Before he began his search for the Northwest Passage, Henry Hudson first tried to go northeast, through Russian waters.
Before he began his search for the Northwest Passage, Henry Hudson first tried to go northeast, through Russian waters.
NEW YORK -- It was September 1609 when the English explorer Henry Hudson voyaged up the North American river that would later bear his name, and discovered the island that would someday become the most valuable piece of real estate in the United States -- Manhattan.

But in two separate journeys in 1607 and 1608, Hudson was navigating the far more treacherous waters of Russia's Far North, in a bid to find a passage to China and India.

Both times, he made it as far as the Novaya Zemlya archipelago in the Arctic Ocean before bad weather forced his return, disappointing his employer, the English-based Muscovy Trading Company. (It was on his third trip, for the Dutch East India Company, that he ended up in New York Harbor, after another failed Far East attempt.)

Jaap Jacobs, a Dutch historian specializing in New York's early history, has translated Hudson's travel journals. He says Hudson may have been hired by the Muscovy firm because of experience in sailing north.

"My suspicion is that he had experience in the northern waters -- either by sailing, let's say, to Newfoundland or the route to Arkhangelsk," Jacobs says.

"All those routes. And that is probably why he was hired by the Muscovy company, because from that background they would know [he was a good hire]."

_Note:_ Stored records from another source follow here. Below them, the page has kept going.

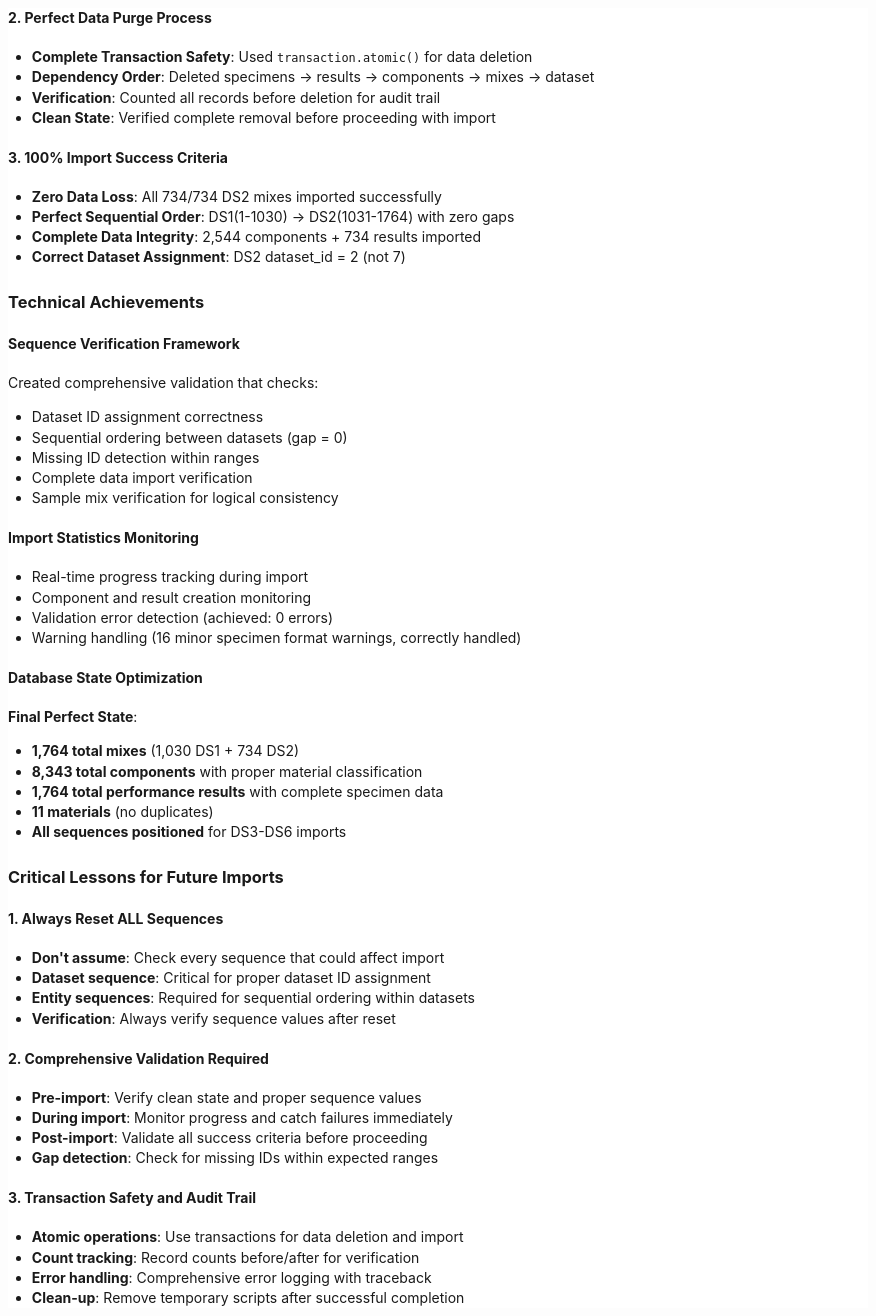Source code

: #### 2. Perfect Data Purge Process
- **Complete Transaction Safety**: Used `transaction.atomic()` for data deletion
- **Dependency Order**: Deleted specimens → results → components → mixes → dataset
- **Verification**: Counted all records before deletion for audit trail
- **Clean State**: Verified complete removal before proceeding with import

#### 3. 100% Import Success Criteria
- **Zero Data Loss**: All 734/734 DS2 mixes imported successfully
- **Perfect Sequential Order**: DS1(1-1030) → DS2(1031-1764) with zero gaps
- **Complete Data Integrity**: 2,544 components + 734 results imported
- **Correct Dataset Assignment**: DS2 dataset_id = 2 (not 7)

### Technical Achievements

#### Sequence Verification Framework
Created comprehensive validation that checks:
- Dataset ID assignment correctness
- Sequential ordering between datasets (gap = 0)
- Missing ID detection within ranges
- Complete data import verification
- Sample mix verification for logical consistency

#### Import Statistics Monitoring
- Real-time progress tracking during import
- Component and result creation monitoring  
- Validation error detection (achieved: 0 errors)
- Warning handling (16 minor specimen format warnings, correctly handled)

#### Database State Optimization
**Final Perfect State**:
- **1,764 total mixes** (1,030 DS1 + 734 DS2)
- **8,343 total components** with proper material classification
- **1,764 total performance results** with complete specimen data
- **11 materials** (no duplicates)
- **All sequences positioned** for DS3-DS6 imports

### Critical Lessons for Future Imports

#### 1. Always Reset ALL Sequences
- **Don't assume**: Check every sequence that could affect import
- **Dataset sequence**: Critical for proper dataset ID assignment
- **Entity sequences**: Required for sequential ordering within datasets
- **Verification**: Always verify sequence values after reset

#### 2. Comprehensive Validation Required
- **Pre-import**: Verify clean state and proper sequence values
- **During import**: Monitor progress and catch failures immediately  
- **Post-import**: Validate all success criteria before proceeding
- **Gap detection**: Check for missing IDs within expected ranges

#### 3. Transaction Safety and Audit Trail
- **Atomic operations**: Use transactions for data deletion and import
- **Count tracking**: Record counts before/after for verification
- **Error handling**: Comprehensive error logging with traceback
- **Clean-up**: Remove temporary scripts after successful completion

Searching For A Northeast Passage


The Muscovy company, which was established in 1555, paved the way for trade between England and Russia. (The firm survived until the Russian Revolution in 1917.) As early as Muscovy's first year, co-founder Richard Chancellor had sailed to Arkhangelsk and traveled to Moscow to visit the royal court of Ivan the Terrible.

Hudson made it as far as Novaya Zemlya (in red).
Surviving documents don't indicate whether Hudson himself ever landed on Russian territory. But Douglas Hunter, a Canadian journalist and author of the book "Half Moon: Henry Hudson and the Voyage that Redrew the Map of the New World," says if he had, it was probably in Arkhangelsk, then the main trade port on the White Sea.

Hunter says that because of security concerns on those exploratory voyages, captains did not trust their crew and rarely, if ever, left their ships.

"So, for example, on the 1608 voyage they do end up scurrying along the west coast of Novaya Zemlya, and several shore parties do go ashore from the ship," Hunter says. "So technically, they set foot on Russian soil. But Hudson himself gives no indication that he ever set foot in Russia. He stays on the ship all the time."

In 1611, Hudson set out on what was to be his final journey in search of the Northwest Passage around North America to the Far East. But after a long and difficult winter, his crew mutinied, leaving Hudson, his son, and seven crew members stranded in a small boat in what would be Hudson Bay. Their remains were never found.

Hudson never succeeded in finding a northern passage over Russia; his journeys also marked the end of the era of great geographic discoveries of the 15th-17th centuries. It was only 250 years later, with the introduction of powerful steam engines, that it became possible for ships to safely navigate Russia's northern Arctic waters.